- _Provided entries_
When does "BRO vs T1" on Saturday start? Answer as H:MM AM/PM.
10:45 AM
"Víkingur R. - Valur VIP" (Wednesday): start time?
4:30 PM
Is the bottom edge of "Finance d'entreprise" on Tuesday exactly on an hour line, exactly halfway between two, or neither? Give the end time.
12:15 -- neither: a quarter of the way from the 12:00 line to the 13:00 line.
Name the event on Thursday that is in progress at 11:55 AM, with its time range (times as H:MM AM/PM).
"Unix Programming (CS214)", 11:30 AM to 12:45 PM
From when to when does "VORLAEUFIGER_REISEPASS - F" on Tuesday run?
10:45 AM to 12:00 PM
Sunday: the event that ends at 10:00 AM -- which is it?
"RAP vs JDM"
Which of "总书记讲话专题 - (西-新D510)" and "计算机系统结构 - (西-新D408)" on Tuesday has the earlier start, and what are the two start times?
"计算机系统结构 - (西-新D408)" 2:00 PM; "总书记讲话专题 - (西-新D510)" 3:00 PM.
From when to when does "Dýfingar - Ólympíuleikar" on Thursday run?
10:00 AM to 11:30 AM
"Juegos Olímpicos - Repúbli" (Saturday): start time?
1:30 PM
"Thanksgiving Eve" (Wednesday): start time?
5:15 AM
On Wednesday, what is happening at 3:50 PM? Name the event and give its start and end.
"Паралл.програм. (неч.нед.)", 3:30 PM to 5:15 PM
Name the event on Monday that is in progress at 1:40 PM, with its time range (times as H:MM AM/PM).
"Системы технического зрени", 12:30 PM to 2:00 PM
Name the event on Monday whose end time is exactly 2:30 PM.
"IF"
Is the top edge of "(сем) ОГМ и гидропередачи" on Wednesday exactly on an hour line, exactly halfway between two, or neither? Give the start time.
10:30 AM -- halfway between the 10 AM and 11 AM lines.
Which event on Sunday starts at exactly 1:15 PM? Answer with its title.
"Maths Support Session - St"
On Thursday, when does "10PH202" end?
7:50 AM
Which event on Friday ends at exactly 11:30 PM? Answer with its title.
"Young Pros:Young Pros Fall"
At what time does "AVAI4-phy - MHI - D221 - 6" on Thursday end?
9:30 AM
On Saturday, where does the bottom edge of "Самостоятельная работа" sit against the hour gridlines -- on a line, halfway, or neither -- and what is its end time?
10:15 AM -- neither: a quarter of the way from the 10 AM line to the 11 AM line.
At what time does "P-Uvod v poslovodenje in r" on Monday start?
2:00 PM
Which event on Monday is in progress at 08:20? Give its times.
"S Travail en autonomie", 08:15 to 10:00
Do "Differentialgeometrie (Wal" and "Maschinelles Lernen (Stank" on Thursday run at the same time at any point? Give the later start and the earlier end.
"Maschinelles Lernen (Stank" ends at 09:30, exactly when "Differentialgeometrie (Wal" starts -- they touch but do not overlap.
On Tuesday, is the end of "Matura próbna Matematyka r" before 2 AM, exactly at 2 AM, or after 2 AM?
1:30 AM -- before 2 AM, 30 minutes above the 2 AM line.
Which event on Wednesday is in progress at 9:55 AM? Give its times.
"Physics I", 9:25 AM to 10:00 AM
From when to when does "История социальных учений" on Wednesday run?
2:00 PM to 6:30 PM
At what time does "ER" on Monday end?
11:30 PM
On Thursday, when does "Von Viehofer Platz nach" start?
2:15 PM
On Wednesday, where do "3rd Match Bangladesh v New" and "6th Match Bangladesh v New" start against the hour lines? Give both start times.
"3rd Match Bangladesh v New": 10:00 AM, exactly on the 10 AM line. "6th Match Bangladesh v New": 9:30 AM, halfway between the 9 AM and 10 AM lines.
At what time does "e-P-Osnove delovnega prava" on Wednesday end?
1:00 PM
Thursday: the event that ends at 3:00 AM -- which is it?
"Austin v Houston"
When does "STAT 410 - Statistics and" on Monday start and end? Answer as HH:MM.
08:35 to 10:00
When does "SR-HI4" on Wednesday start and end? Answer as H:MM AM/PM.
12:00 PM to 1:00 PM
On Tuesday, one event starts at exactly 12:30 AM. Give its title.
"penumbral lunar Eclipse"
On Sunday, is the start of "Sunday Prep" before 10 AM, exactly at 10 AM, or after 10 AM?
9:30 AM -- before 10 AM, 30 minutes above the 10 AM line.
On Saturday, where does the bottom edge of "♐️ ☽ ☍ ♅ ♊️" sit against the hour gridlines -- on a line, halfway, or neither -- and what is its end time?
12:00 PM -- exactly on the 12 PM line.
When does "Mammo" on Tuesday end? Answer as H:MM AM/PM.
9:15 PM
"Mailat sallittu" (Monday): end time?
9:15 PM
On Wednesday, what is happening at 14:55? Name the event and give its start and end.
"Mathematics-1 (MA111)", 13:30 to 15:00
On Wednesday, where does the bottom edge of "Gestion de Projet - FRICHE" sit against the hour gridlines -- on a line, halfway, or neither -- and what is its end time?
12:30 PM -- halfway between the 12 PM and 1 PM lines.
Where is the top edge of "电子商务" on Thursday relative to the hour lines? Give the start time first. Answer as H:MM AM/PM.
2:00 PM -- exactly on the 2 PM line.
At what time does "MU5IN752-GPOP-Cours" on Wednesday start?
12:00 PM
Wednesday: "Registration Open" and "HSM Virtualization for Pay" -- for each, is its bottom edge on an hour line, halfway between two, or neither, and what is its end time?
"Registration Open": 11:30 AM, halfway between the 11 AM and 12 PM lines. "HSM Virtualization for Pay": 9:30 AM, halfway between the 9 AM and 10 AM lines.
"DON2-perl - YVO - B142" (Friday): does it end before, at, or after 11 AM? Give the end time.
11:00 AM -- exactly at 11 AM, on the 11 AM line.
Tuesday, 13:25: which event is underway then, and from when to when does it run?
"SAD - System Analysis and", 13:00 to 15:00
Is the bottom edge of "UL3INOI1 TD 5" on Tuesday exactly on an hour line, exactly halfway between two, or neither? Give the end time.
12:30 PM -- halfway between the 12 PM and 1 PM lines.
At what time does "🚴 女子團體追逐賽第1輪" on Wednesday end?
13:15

- _Problem requirements_
Render all of the data above as a Markdown table with two columns, Nr and Line. Each row should hold one line and its number, and blank lines should be omitted.

- _Full answer_
| Nr | Line |
|---|---|
| 1 | When does "BRO vs T1" on Saturday start? Answer as H:MM AM/PM. |
| 2 | 10:45 AM |
| 3 | "Víkingur R. - Valur VIP" (Wednesday): start time? |
| 4 | 4:30 PM |
| 5 | Is the bottom edge of "Finance d'entreprise" on Tuesday exactly on an hour line, exactly halfway between two, or neither? Give the end time. |
| 6 | 12:15 -- neither: a quarter of the way from the 12:00 line to the 13:00 line. |
| 7 | Name the event on Thursday that is in progress at 11:55 AM, with its time range (times as H:MM AM/PM). |
| 8 | "Unix Programming (CS214)", 11:30 AM to 12:45 PM |
| 9 | From when to when does "VORLAEUFIGER_REISEPASS - F" on Tuesday run? |
| 10 | 10:45 AM to 12:00 PM |
| 11 | Sunday: the event that ends at 10:00 AM -- which is it? |
| 12 | "RAP vs JDM" |
| 13 | Which of "总书记讲话专题 - (西-新D510)" and "计算机系统结构 - (西-新D408)" on Tuesday has the earlier start, and what are the two start times? |
| 14 | "计算机系统结构 - (西-新D408)" 2:00 PM; "总书记讲话专题 - (西-新D510)" 3:00 PM. |
| 15 | From when to when does "Dýfingar - Ólympíuleikar" on Thursday run? |
| 16 | 10:00 AM to 11:30 AM |
| 17 | "Juegos Olímpicos - Repúbli" (Saturday): start time? |
| 18 | 1:30 PM |
| 19 | "Thanksgiving Eve" (Wednesday): start time? |
| 20 | 5:15 AM |
| 21 | On Wednesday, what is happening at 3:50 PM? Name the event and give its start and end. |
| 22 | "Паралл.програм. (неч.нед.)", 3:30 PM to 5:15 PM |
| 23 | Name the event on Monday that is in progress at 1:40 PM, with its time range (times as H:MM AM/PM). |
| 24 | "Системы технического зрени", 12:30 PM to 2:00 PM |
| 25 | Name the event on Monday whose end time is exactly 2:30 PM. |
| 26 | "IF" |
| 27 | Is the top edge of "(сем) ОГМ и гидропередачи" on Wednesday exactly on an hour line, exactly halfway between two, or neither? Give the start time. |
| 28 | 10:30 AM -- halfway between the 10 AM and 11 AM lines. |
| 29 | Which event on Sunday starts at exactly 1:15 PM? Answer with its title. |
| 30 | "Maths Support Session - St" |
| 31 | On Thursday, when does "10PH202" end? |
| 32 | 7:50 AM |
| 33 | Which event on Friday ends at exactly 11:30 PM? Answer with its title. |
| 34 | "Young Pros:Young Pros Fall" |
| 35 | At what time does "AVAI4-phy - MHI - D221 - 6" on Thursday end? |
| 36 | 9:30 AM |
| 37 | On Saturday, where does the bottom edge of "Самостоятельная работа" sit against the hour gridlines -- on a line, halfway, or neither -- and what is its end time? |
| 38 | 10:15 AM -- neither: a quarter of the way from the 10 AM line to the 11 AM line. |
| 39 | At what time does "P-Uvod v poslovodenje in r" on Monday start? |
| 40 | 2:00 PM |
| 41 | Which event on Monday is in progress at 08:20? Give its times. |
| 42 | "S Travail en autonomie", 08:15 to 10:00 |
| 43 | Do "Differentialgeometrie (Wal" and "Maschinelles Lernen (Stank" on Thursday run at the same time at any point? Give the later start and the earlier end. |
| 44 | "Maschinelles Lernen (Stank" ends at 09:30, exactly when "Differentialgeometrie (Wal" starts -- they touch but do not overlap. |
| 45 | On Tuesday, is the end of "Matura próbna Matematyka r" before 2 AM, exactly at 2 AM, or after 2 AM? |
| 46 | 1:30 AM -- before 2 AM, 30 minutes above the 2 AM line. |
| 47 | Which event on Wednesday is in progress at 9:55 AM? Give its times. |
| 48 | "Physics I", 9:25 AM to 10:00 AM |
| 49 | From when to when does "История социальных учений" on Wednesday run? |
| 50 | 2:00 PM to 6:30 PM |
| 51 | At what time does "ER" on Monday end? |
| 52 | 11:30 PM |
| 53 | On Thursday, when does "Von Viehofer Platz nach" start? |
| 54 | 2:15 PM |
| 55 | On Wednesday, where do "3rd Match Bangladesh v New" and "6th Match Bangladesh v New" start against the hour lines? Give both start times. |
| 56 | "3rd Match Bangladesh v New": 10:00 AM, exactly on the 10 AM line. "6th Match Bangladesh v New": 9:30 AM, halfway between the 9 AM and 10 AM lines. |
| 57 | At what time does "e-P-Osnove delovnega prava" on Wednesday end? |
| 58 | 1:00 PM |
| 59 | Thursday: the event that ends at 3:00 AM -- which is it? |
| 60 | "Austin v Houston" |
| 61 | When does "STAT 410 - Statistics and" on Monday start and end? Answer as HH:MM. |
| 62 | 08:35 to 10:00 |
| 63 | When does "SR-HI4" on Wednesday start and end? Answer as H:MM AM/PM. |
| 64 | 12:00 PM to 1:00 PM |
| 65 | On Tuesday, one event starts at exactly 12:30 AM. Give its title. |
| 66 | "penumbral lunar Eclipse" |
| 67 | On Sunday, is the start of "Sunday Prep" before 10 AM, exactly at 10 AM, or after 10 AM? |
| 68 | 9:30 AM -- before 10 AM, 30 minutes above the 10 AM line. |
| 69 | On Saturday, where does the bottom edge of "♐️ ☽ ☍ ♅ ♊️" sit against the hour gridlines -- on a line, halfway, or neither -- and what is its end time? |
| 70 | 12:00 PM -- exactly on the 12 PM line. |
| 71 | When does "Mammo" on Tuesday end? Answer as H:MM AM/PM. |
| 72 | 9:15 PM |
| 73 | "Mailat sallittu" (Monday): end time? |
| 74 | 9:15 PM |
| 75 | On Wednesday, what is happening at 14:55? Name the event and give its start and end. |
| 76 | "Mathematics-1 (MA111)", 13:30 to 15:00 |
| 77 | On Wednesday, where does the bottom edge of "Gestion de Projet - FRICHE" sit against the hour gridlines -- on a line, halfway, or neither -- and what is its end time? |
| 78 | 12:30 PM -- halfway between the 12 PM and 1 PM lines. |
| 79 | Where is the top edge of "电子商务" on Thursday relative to the hour lines? Give the start time first. Answer as H:MM AM/PM. |
| 80 | 2:00 PM -- exactly on the 2 PM line. |
| 81 | At what time does "MU5IN752-GPOP-Cours" on Wednesday start? |
| 82 | 12:00 PM |
| 83 | Wednesday: "Registration Open" and "HSM Virtualization for Pay" -- for each, is its bottom edge on an hour line, halfway between two, or neither, and what is its end time? |
| 84 | "Registration Open": 11:30 AM, halfway between the 11 AM and 12 PM lines. "HSM Virtualization for Pay": 9:30 AM, halfway between the 9 AM and 10 AM lines. |
| 85 | "DON2-perl - YVO - B142" (Friday): does it end before, at, or after 11 AM? Give the end time. |
| 86 | 11:00 AM -- exactly at 11 AM, on the 11 AM line. |
| 87 | Tuesday, 13:25: which event is underway then, and from when to when does it run? |
| 88 | "SAD - System Analysis and", 13:00 to 15:00 |
| 89 | Is the bottom edge of "UL3INOI1 TD 5" on Tuesday exactly on an hour line, exactly halfway between two, or neither? Give the end time. |
| 90 | 12:30 PM -- halfway between the 12 PM and 1 PM lines. |
| 91 | At what time does "🚴 女子團體追逐賽第1輪" on Wednesday end? |
| 92 | 13:15 |